The week that was (13 August 2015)

From further afield:

Chef as disciplinarian - Rene penned an article for Lucky Peach, looking at his own evolution from anger to understanding. "Maybe change starts with schools. The chef curriculum is outdated. You show up at school, they hand you one book and you treat it like the Bible. I've seen the book from the CIA, and I remember the book here in Copenhagen. We need new books, and one dedicated to how you deal with guests, waiters, cooks, and producers - a manual on basic human interaction."

Chef as family member - Alice Waters did likewise a few months back ... she had me at hello: "I fell in love with food in France, and when I came back home, I wanted to eat the same way. I went over to my little local bookstore/cookware shop, and I was lucky to find a book by Elizabeth David." Two of my favourite things. There are also some very interesting thoughts about keeping a restaurant fresh and striving for more, managing family life and splitting chefs hours to encourage creativity.

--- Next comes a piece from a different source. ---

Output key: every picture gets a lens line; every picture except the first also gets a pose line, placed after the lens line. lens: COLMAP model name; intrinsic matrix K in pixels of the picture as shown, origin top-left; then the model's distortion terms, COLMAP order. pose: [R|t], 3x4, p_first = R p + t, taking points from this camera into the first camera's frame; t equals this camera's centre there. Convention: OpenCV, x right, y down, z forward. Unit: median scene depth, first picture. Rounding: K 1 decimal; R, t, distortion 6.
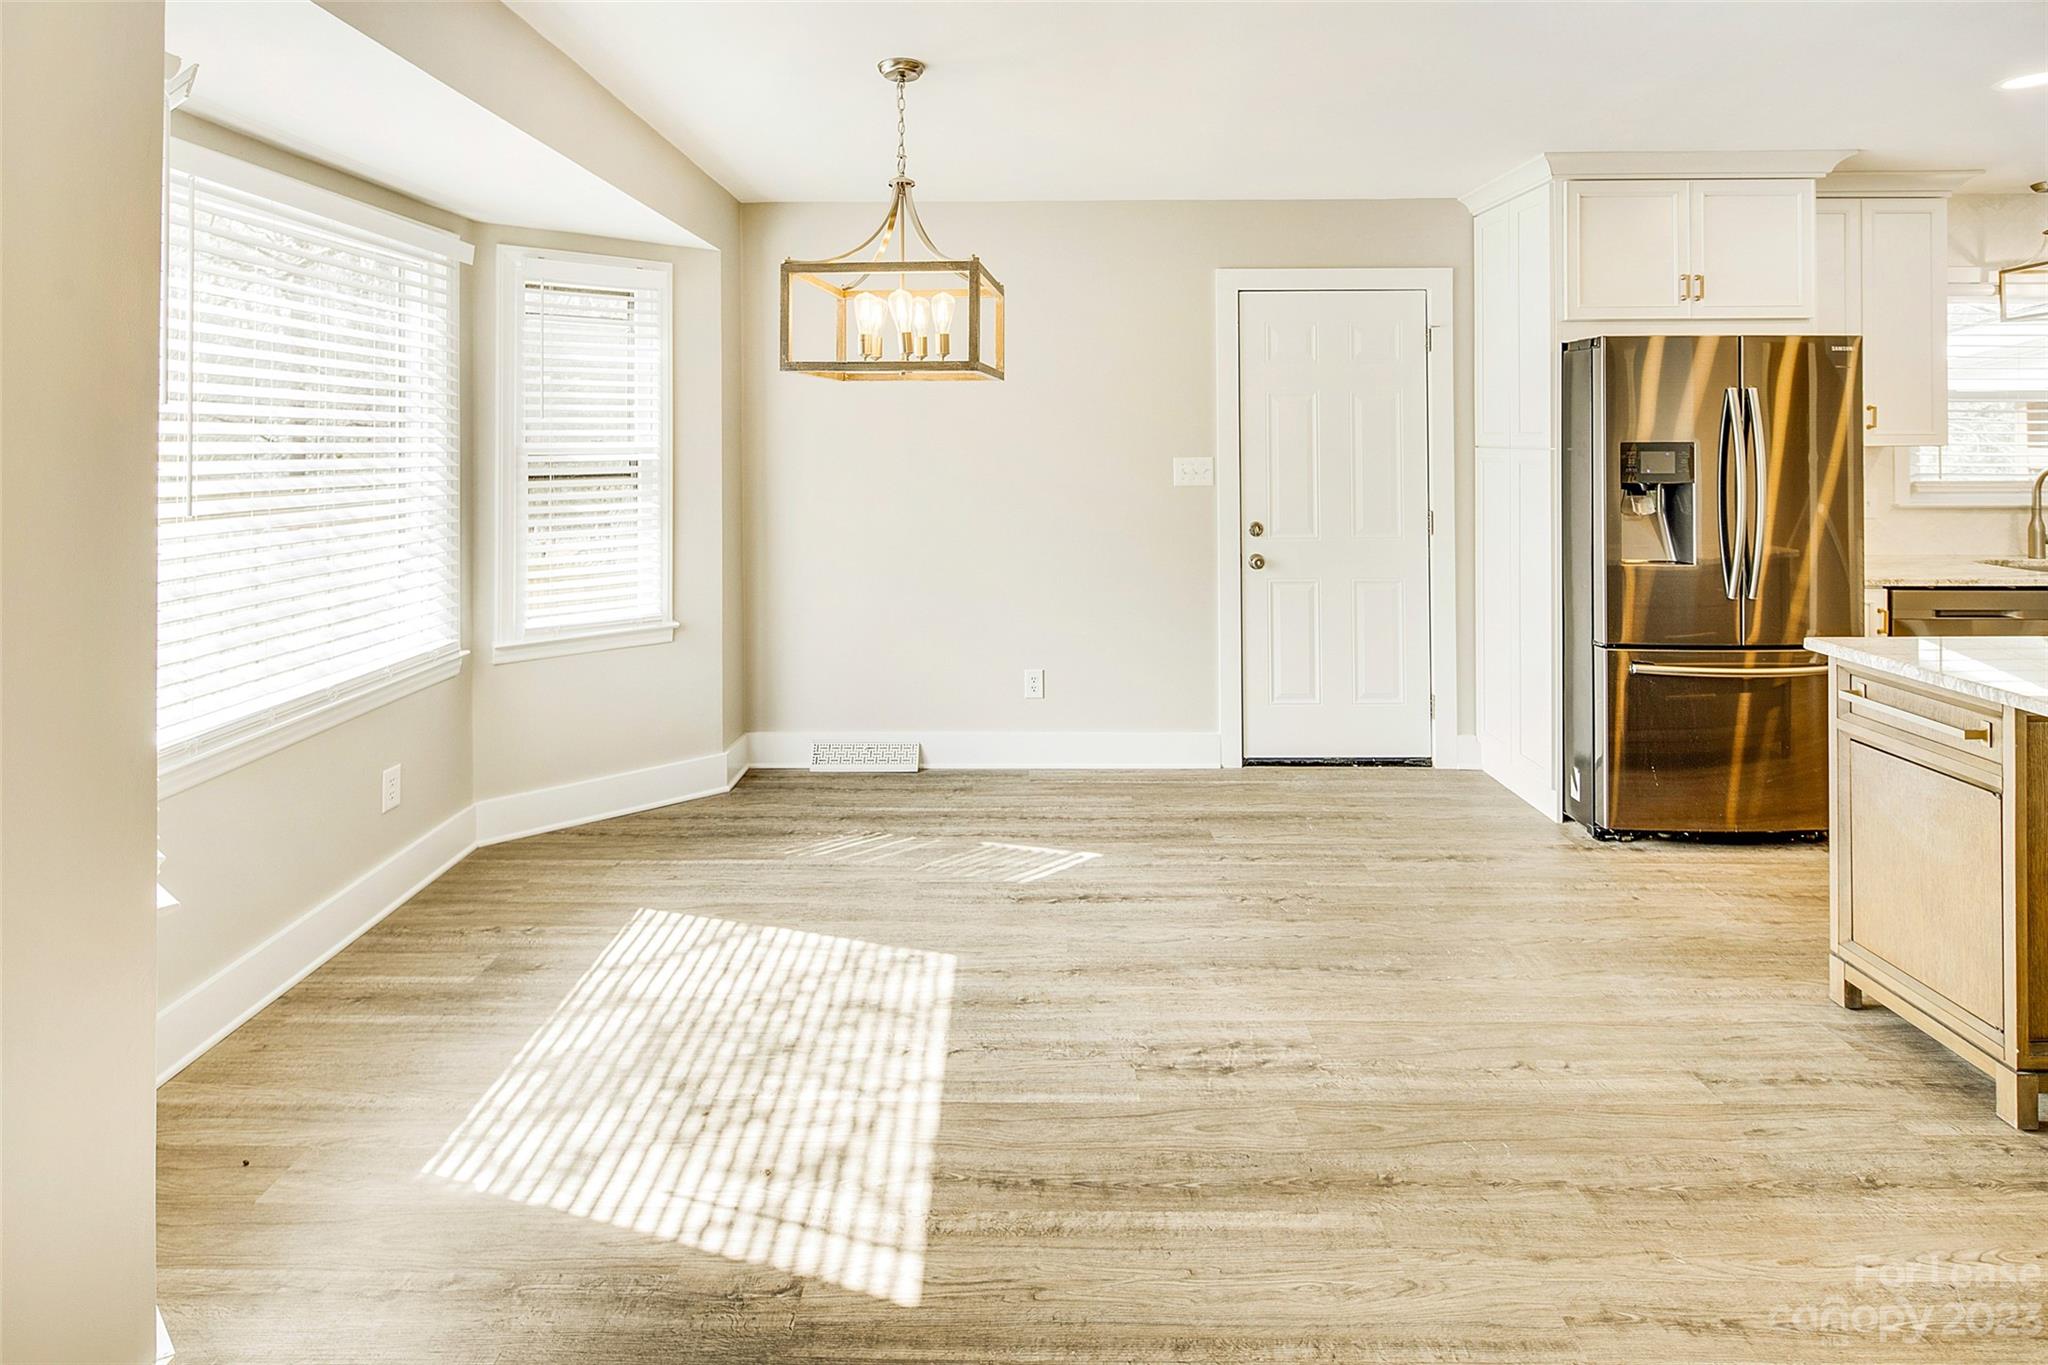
lens RADIAL K [[994.9, 0, 1003.2], [0, 994.9, 441.7], [0, 0, 1]] dist [0.004922, -0.002719]
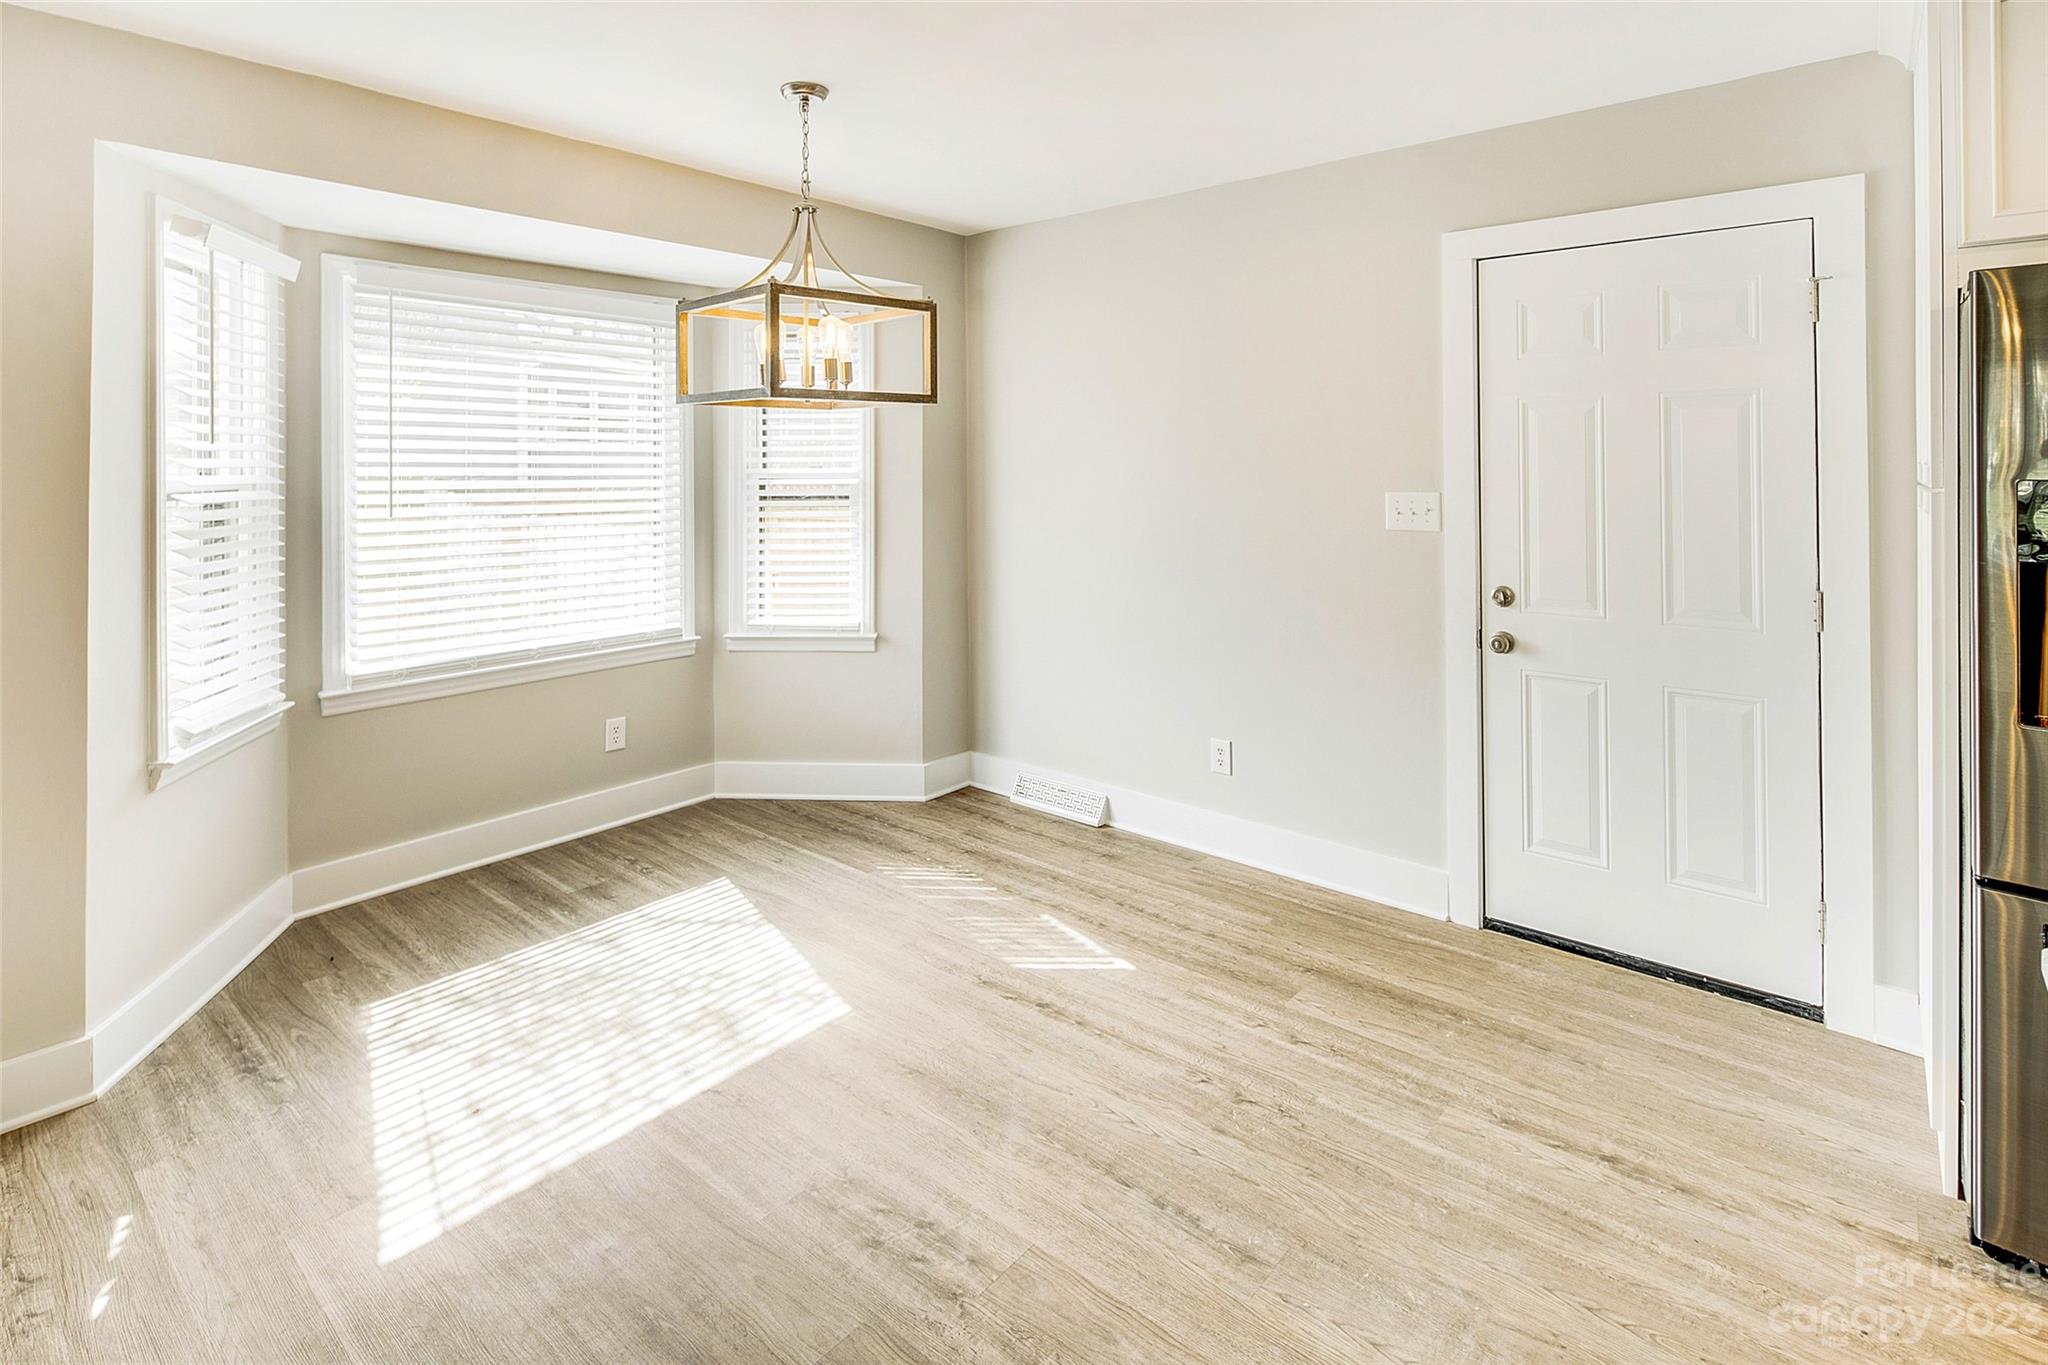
lens RADIAL K [[1009.0, 0, 1006.1], [0, 1009.0, 463.0], [0, 0, 1]] dist [0.001849, -0.002020]
pose [[0.766938, 0.003992, -0.641709, 0.485817], [-0.003683, 0.999992, 0.001818, -0.006844], [0.641711, 0.000969, 0.766946, 0.251641]]
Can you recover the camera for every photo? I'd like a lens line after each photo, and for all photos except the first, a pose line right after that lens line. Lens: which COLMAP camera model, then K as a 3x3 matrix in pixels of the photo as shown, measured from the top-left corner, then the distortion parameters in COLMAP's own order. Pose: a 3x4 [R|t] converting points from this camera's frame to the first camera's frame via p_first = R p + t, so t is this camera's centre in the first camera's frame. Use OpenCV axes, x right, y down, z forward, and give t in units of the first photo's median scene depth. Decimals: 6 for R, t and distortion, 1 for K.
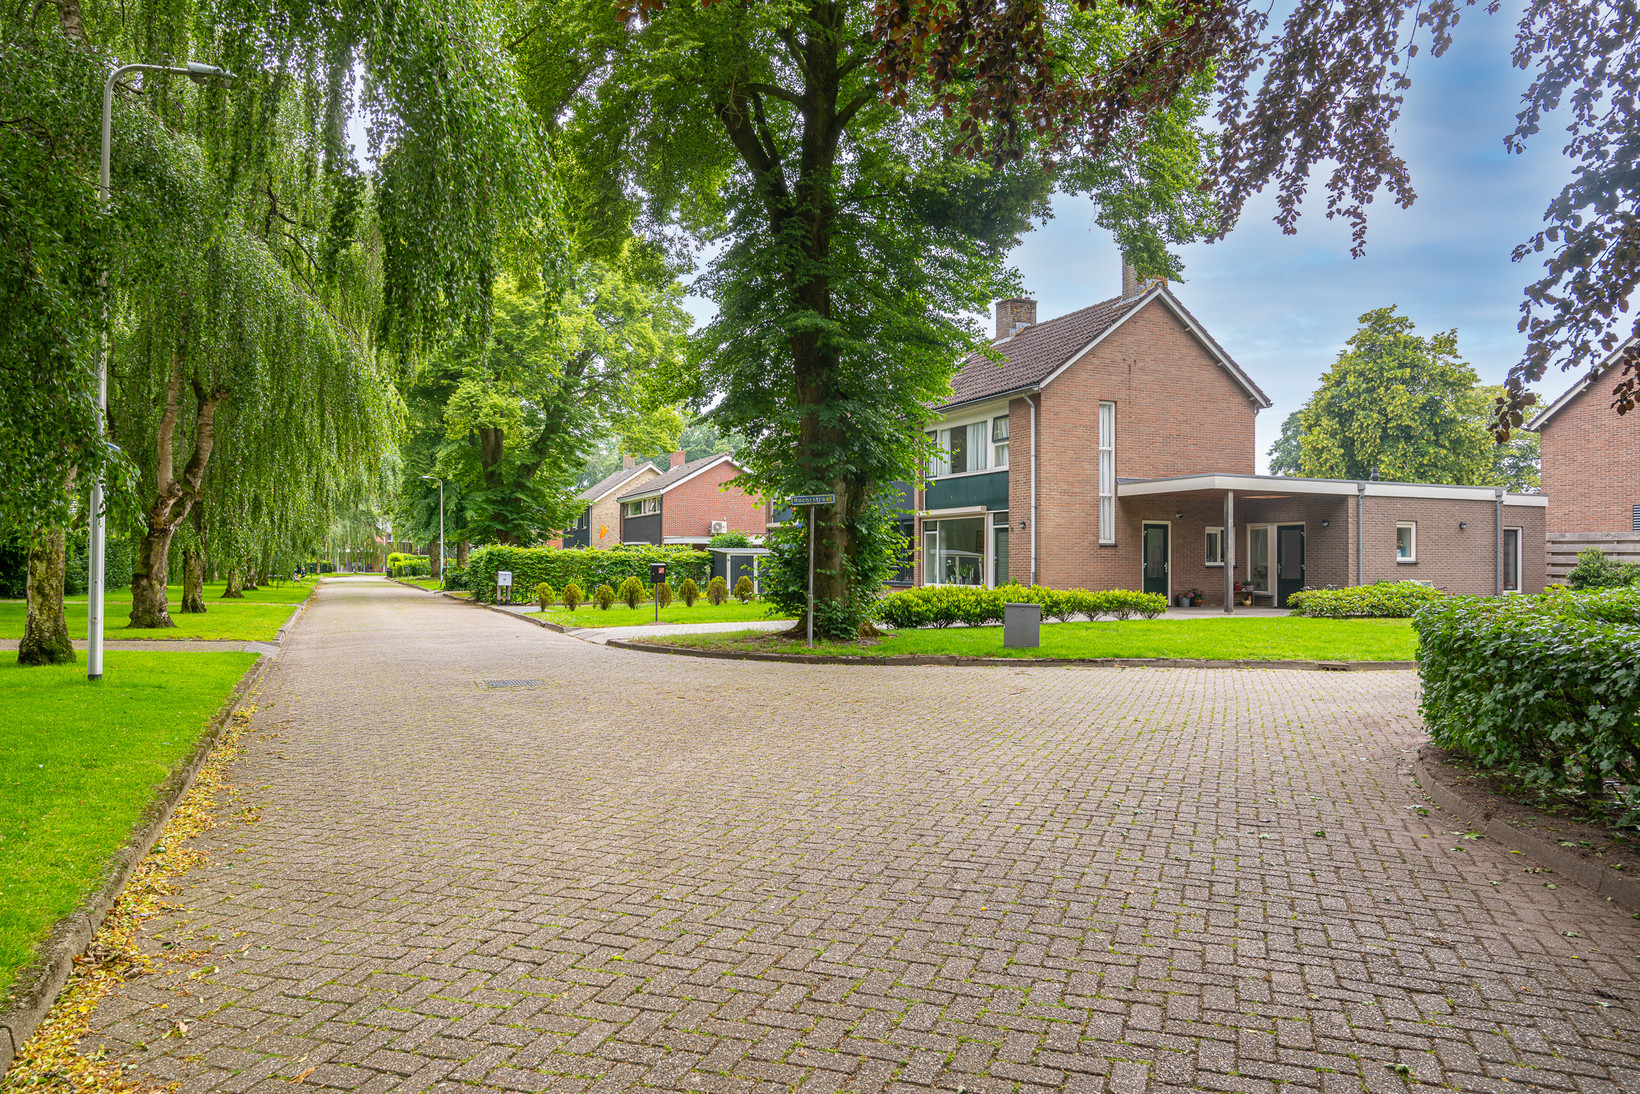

Chef as gardener - This month French mag YAM explores one of Alain Passard's two vegetable gardens. We're not talking patch, rather space for 500 varieties of fruit and vegetables that results in three tonnes to the restaurant each month. I particularly loved the description of the six families of vegetables: vegetable-flower (cauliflower), vegetable-fruit (tomato, cucumber, aubergine), vegetable-racines/root (carrot), vegetable-tuber (potato, jerusalem artichoke), vegetable-leaf (salad and herbs) and vegetable-bulbs (onion). It's in French, but there are pics.